Two homes that could not sell at $3 million have had their guides cut to $2.6 million. The reason they stalled matters more to builders than anything the show ever taught about renovation.
For the first time in The Block’s history, homes from a previous season are still sitting on the market.
Two of them, at 4 and 5 Cedar Lane in Daylesford, have just had their price guides cut by more than $300,000 to land at $2.6 million. That is almost eight months after they were first listed. Both passed in at the auction finale at $3.1 million. Their original guides ran from $3 million to $3.3 million.
The contestants will not make a cent.
Strip away the television part and what is left is a story every builder selling into this market already recognises.
What actually happened
The homes did not fail because nobody wanted them.
Aaron Hill from Ray White Sunbury, who is selling Emma and Ben’s home, says he had a buyer on finale night willing to pay $2.8 million. In his words, the reserve was set too high.
So the deal that was there on the night did not happen. Eight months later the guide has been cut to a number below that original offer, and the home is still looking for a buyer.
A price set on hope instead of the market does not protect your margin. It costs you the sale and the eight months.
Why it matters now
The conditions have shifted underneath these listings.
Hill points to a rise in listings and a drop in investor activity since the April federal budget. Daylesford’s median house price tells the same story. It sat at $890,000 in January and fell 5.3 per cent over the year to $800,000 by the March quarter, on Domain figures.
At the same time, construction costs have gone up. So the gap between what these homes cost to build and what the market will now pay has widened from both ends.
Both agents on the street were quick to say there has never been a better time to buy. That is the sell side talking. The data underneath it is the part builders should read closely, because it is the same data shaping your own pricing right now.
THE GOOD BUILDER TAKE
These homes had everything a speculative build could ask for. A national television audience. Free marketing for twelve weeks. A prime lifestyle location. Finished product, styled and photographed.
None of it moved a price the market had already decided was too high.
That is the point worth sitting with. Marketing does not fix a pricing problem. Location does not fix a pricing problem. Only the price fixes a pricing problem, and the longer you hold the wrong one, the more it costs you in holding, in interest, and in the deals that quietly walk while you wait.
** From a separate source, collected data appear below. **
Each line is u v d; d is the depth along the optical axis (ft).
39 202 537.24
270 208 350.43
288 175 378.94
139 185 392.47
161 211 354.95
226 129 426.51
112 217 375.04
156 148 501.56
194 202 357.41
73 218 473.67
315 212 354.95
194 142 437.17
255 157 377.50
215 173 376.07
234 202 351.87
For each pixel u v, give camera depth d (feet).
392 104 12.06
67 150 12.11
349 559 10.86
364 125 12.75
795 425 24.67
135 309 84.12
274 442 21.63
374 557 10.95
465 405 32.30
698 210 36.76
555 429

If you are building on spec, or setting a fixed price months out from completion, the question is simple. Are you pricing to your costs and your hopes, or to the market that will actually be sitting in front of you on settlement day?
The Block just paid for the answer in public.
This article is general information only and does not constitute financial, legal or business advice. Figures are accurate as at publication and reflect price guides, which are not sale prices. Last updated 18 June 2026.
Your Questions Answered:
Why didn’t The Block’s Daylesford homes sell?
Both homes were passed in at the October 2025 finale because their reserves were set above what the market would pay. The selling agent says a $2.8 million buyer was available on finale night, but the reserve was too high to meet it.
How much were the unsold Block homes reduced by?
The price guides on 4 and 5 Cedar Lane were cut by more than $300,000, from an original guide of $3 million to $3.3 million down to $2.6 million, almost eight months after listing.
What does this mean for builders building on spec?
It is a reminder that a price set on hope rather than current market conditions does not protect margin. It can cost the sale and add months of holding costs while the market keeps moving.
What is happening to Daylesford house prices?
Daylesford’s median house price fell 5.3 per cent over the year to $800,000 by the March 2026 quarter, down from $890,000 in January, alongside a rise in listings and fewer investors since the April federal budget.